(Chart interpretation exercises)
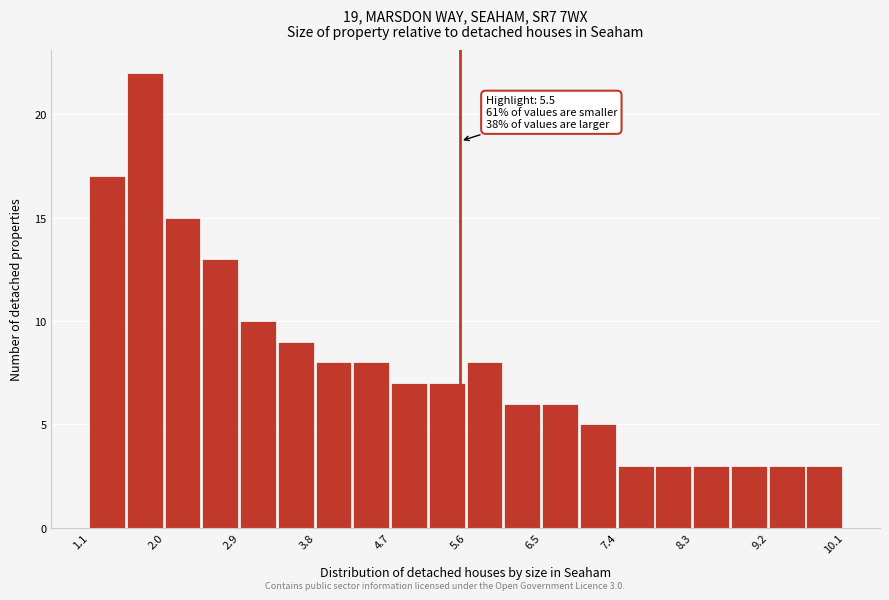

Over which range of the x-axis is the bar tallest?

1.5 to 2.0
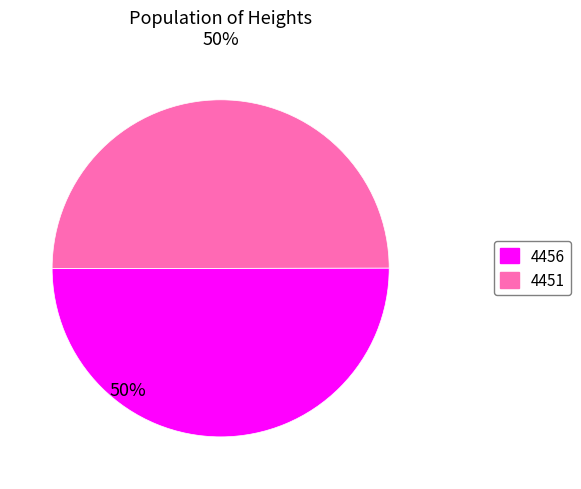

True or false: 4456 accounts for 40% of the total.

False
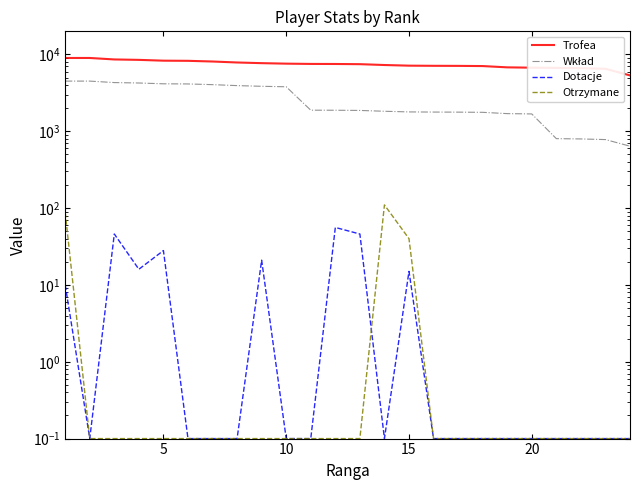

What is the sum of all Otrzymane values?

240.1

**About this task**
Substitute "amounts" for "values" throughout the records above, keeping everything else the same. Leave out the pictures.

**Reply to the exercise**
Over which range of the x-axis is the bar tallest?

1.5 to 2.0

True or false: 4456 accounts for 40% of the total.

False

What is the sum of all Otrzymane amounts?

240.1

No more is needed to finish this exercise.